I would be interested to hear from members of their banking experiences in transferring moneys to either the Philippines or Singapore from Europe or the UK.

I would appreciate any advise on how to avoid or reduce to a minimum the exorbitant layers of charges from the mother through the clearing to the recipient bank.

Advise or recommendations would be most welcome.


----------



## George6020 (Apr 18, 2014)

Magee said:


> This subject may already be covered elsewhere and if so please redirect.
> 
> I would be interested to hear from members of their banking experiences in transferring moneys to either the Philippines or Singapore from Europe or the UK.
> 
> ...


Hey Magee,

Sending money TO the Philippines is quite easy......lots of ways to do it. You can't escape charges from either end, they both have to make a little. But, I send as much as needed from my US bank to my Philippine bank for $10 USD, I have also used xoom, moneygram............but I thing western union is about the most expensive. If you have an ATM card, you can go to just about any bank here to withdraw money. Most companies that transfer offer you the option of sending your own currency or exchange it to Philippine pesos, but don't be surprised if the rate is a little low, just to make more profit for them.
Sending money OUT of the Philippines requires much more time and documents.


----------



## Cebu Citizen (Dec 13, 2013)

Magee said:


> This subject may already be covered elsewhere and if so please redirect.
> 
> I would be interested to hear from members of their banking experiences in transferring moneys to either the Philippines or Singapore from Europe or the UK.
> 
> ...


My apologies for not directly addressing your question Magee...as I am not located in the UK but there must be something very similar and available to you there.

I bank with the international banking conglomerate "Wells Fargo" in the US and they have a program system in place called ExpressSend...it is a global remittance program where you can send money easily, quickly and inexpensively from your personal bank account to anywhere in the world.

I can send UP TO $3,000.00 per day from my US bank account...to my BPI bank account in the Philippines for ONLY $5.00! Yes you are reading this right...up to $3,000 per day for only $5.00 service charge AND THERE ARE NO SERVICE FEES on the Philippine end!

BPI DOES NOT charge me any fee for receiving these funds into my account.

AND the BEST part of this...It takes ONLY ONE DAY for the transfer! AND I can do it online from my Wells Fargo webpage! I can submit a remittance amount today and in 24 hours or less, my funds are electronically deposited directly into my account and available for withdrawal in my bank in the Philippines.

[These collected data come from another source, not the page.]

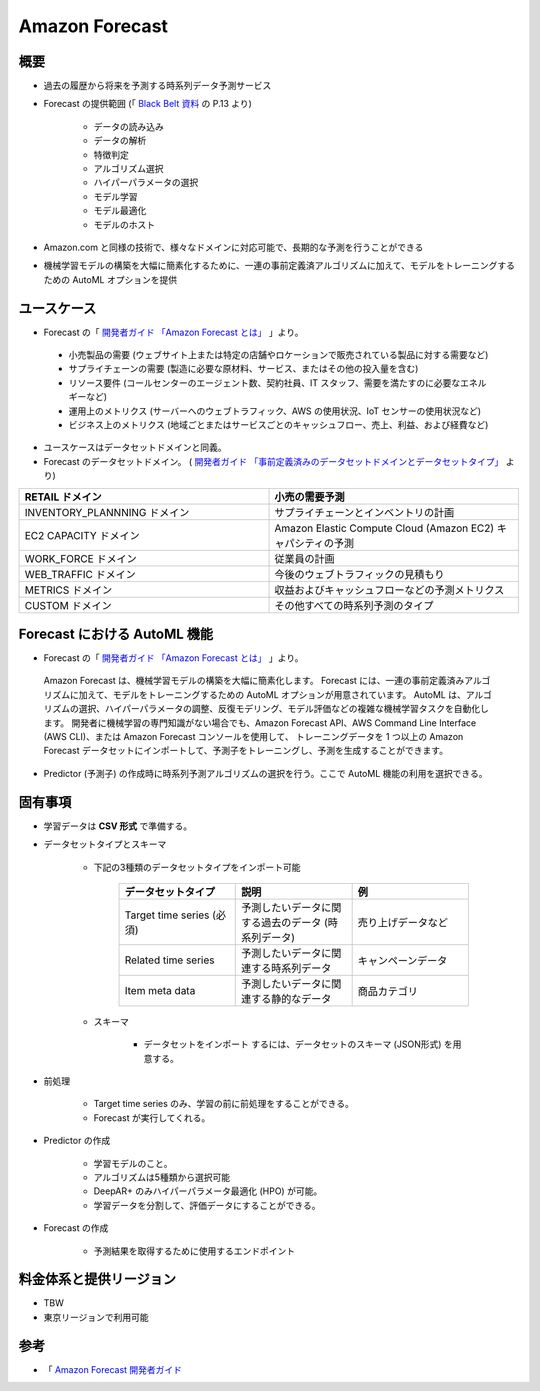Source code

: Amazon Forecast
====================

概要
---------
- 過去の履歴から将来を予測する時系列データ予測サービス
- Forecast の提供範囲 (「 `Black Belt 資料 <https://www.slideshare.net/AmazonWebServicesJapan/20200128-aws-black-belt-online-seminar-amazon-forecast>`_ の P.13 より)

    - データの読み込み
    - データの解析
    - 特徴判定
    - アルゴリズム選択
    - ハイパーパラメータの選択
    - モデル学習
    - モデル最適化
    - モデルのホスト

- Amazon.com と同様の技術で、様々なドメインに対応可能で、長期的な予測を行うことができる
- 機械学習モデルの構築を大幅に簡素化するために、一連の事前定義済アルゴリズムに加えて、モデルをトレーニングするための AutoML オプションを提供

ユースケース
------------------
- Forecast の「 `開発者ガイド 「Amazon Forecast とは」 <https://docs.aws.amazon.com/ja_jp/forecast/latest/dg/what-is-forecast.html>`_ 」より。
.. 

    - 小売製品の需要 (ウェブサイト上または特定の店舗やロケーションで販売されている製品に対する需要など)
    - サプライチェーンの需要 (製造に必要な原材料、サービス、またはその他の投入量を含む)
    - リソース要件 (コールセンターのエージェント数、契約社員、IT スタッフ、需要を満たすのに必要なエネルギーなど)
    - 運用上のメトリクス (サーバーへのウェブトラフィック、AWS の使用状況、IoT センサーの使用状況など)
    - ビジネス上のメトリクス (地域ごとまたはサービスごとのキャッシュフロー、売上、利益、および経費など)

- ユースケースはデータセットドメインと同義。
- Forecast のデータセットドメイン。 ( `開発者ガイド 「事前定義済みのデータセットドメインとデータセットタイプ」 <https://docs.aws.amazon.com/ja_jp/forecast/latest/dg/howitworks-domains-ds-types.html>`_ より)

.. list-table:: 
    :widths: 5, 5
    :header-rows: 1

    * - RETAIL ドメイン
      - 小売の需要予測
    * - INVENTORY_PLANNNING ドメイン
      - サプライチェーンとインベントリの計画
    * - EC2 CAPACITY ドメイン
      - Amazon Elastic Compute Cloud (Amazon EC2) キャパシティの予測
    * - WORK_FORCE ドメイン
      - 従業員の計画
    * - WEB_TRAFFIC ドメイン
      - 今後のウェブトラフィックの見積もり
    * - METRICS ドメイン
      - 収益およびキャッシュフローなどの予測メトリクス
    * - CUSTOM ドメイン
      - その他すべての時系列予測のタイプ

Forecast における AutoML 機能
-------------------------------------
- Forecast の「 `開発者ガイド 「Amazon Forecast とは」 <https://docs.aws.amazon.com/ja_jp/forecast/latest/dg/what-is-forecast.html>`_ 」より。
.. 

    Amazon Forecast は、機械学習モデルの構築を大幅に簡素化します。
    Forecast には、一連の事前定義済みアルゴリズムに加えて、モデルをトレーニングするための AutoML オプションが用意されています。
    AutoML は、アルゴリズムの選択、ハイパーパラメータの調整、反復モデリング、モデル評価などの複雑な機械学習タスクを自動化します。
    開発者に機械学習の専門知識がない場合でも、Amazon Forecast API、AWS Command Line Interface (AWS CLI)、または Amazon Forecast コンソールを使用して、
    トレーニングデータを 1 つ以上の Amazon Forecast データセットにインポートして、予測子をトレーニングし、予測を生成することができます。

- Predictor (予測子) の作成時に時系列予測アルゴリズムの選択を行う。ここで AutoML 機能の利用を選択できる。

固有事項
---------------
- 学習データは **CSV 形式** で準備する。
- データセットタイプとスキーマ

    - 下記の3種類のデータセットタイプをインポート可能

        .. list-table:: 
            :widths: 5, 5, 5
            :header-rows: 1

            * - データセットタイプ
              - 説明
              - 例
            * - Target time series (必須)
              - 予測したいデータに関する過去のデータ (時系列データ)
              - 売り上げデータなど
            * - Related time series
              - 予測したいデータに関連する時系列データ
              - キャンペーンデータ
            * - Item meta data
              - 予測したいデータに関連する静的なデータ
              - 商品カテゴリ

    - スキーマ

        - データセットをインポート するには、データセットのスキーマ (JSON形式) を用意する。

- 前処理

    - Target time series のみ、学習の前に前処理をすることができる。
    - Forecast が実行してくれる。

- Predictor の作成

    - 学習モデルのこと。
    - アルゴリズムは5種類から選択可能
    - DeepAR+ のみハイパーパラメータ最適化 (HPO) が可能。
    - 学習データを分割して、評価データにすることができる。

- Forecast の作成

    - 予測結果を取得するために使用するエンドポイント

料金体系と提供リージョン
-----------------------------
- TBW
- 東京リージョンで利用可能

参考
------------
- 「 `Amazon Forecast 開発者ガイド <https://docs.aws.amazon.com/ja_jp/forecast/latest/dg/what-is-forecast.html>`_
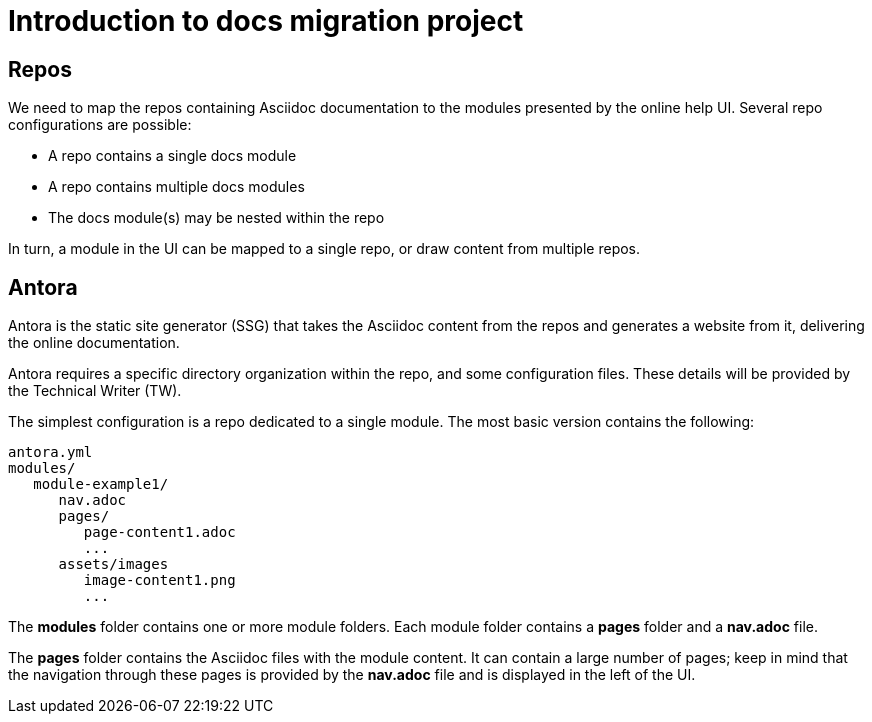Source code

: = Introduction to docs migration project

== Repos

We need to map the repos containing Asciidoc documentation to the modules presented by the online help UI. Several repo configurations are possible:

* A repo contains a single docs module
* A repo contains multiple docs modules
* The docs module(s) may be nested within the repo

In turn, a module in the UI can be mapped to a single repo, or draw content from multiple repos.

== Antora

Antora is the static site generator (SSG) that takes the Asciidoc content from the repos and generates a website from it, delivering the online documentation.

Antora requires a specific directory organization within the repo, and some configuration files. These details will be provided by the Technical Writer (TW).

The simplest configuration is a repo dedicated to a single module. The most basic version contains the following:

----
antora.yml
modules/
   module-example1/
      nav.adoc
      pages/
         page-content1.adoc
         ...
      assets/images
         image-content1.png
         ...
----

The *modules* folder contains one or more module folders. Each module folder contains a *pages* folder and a *nav.adoc* file.

The *pages* folder contains the Asciidoc files with the module content. It can contain a large number of pages; keep in mind that the navigation through these pages is provided by the *nav.adoc* file and is displayed in the left of the UI.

I have done this many, many times and it works great! Absolutely phenomenal!

I can have all of my direct deposits go safely into my US insured bank account, yet I have very easy and fast access to all of my funds at a moments notice...NO WAITING for countless numbers of business days waiting for a deposit to clear the Philippine banking system.

Check out the program at the Wells Fargo website and then ask your banks if they have something like this available to you in the UK.

Hassle free electronic banking at its finest! Its easy, its fast and its inexpensive!!!!!


----------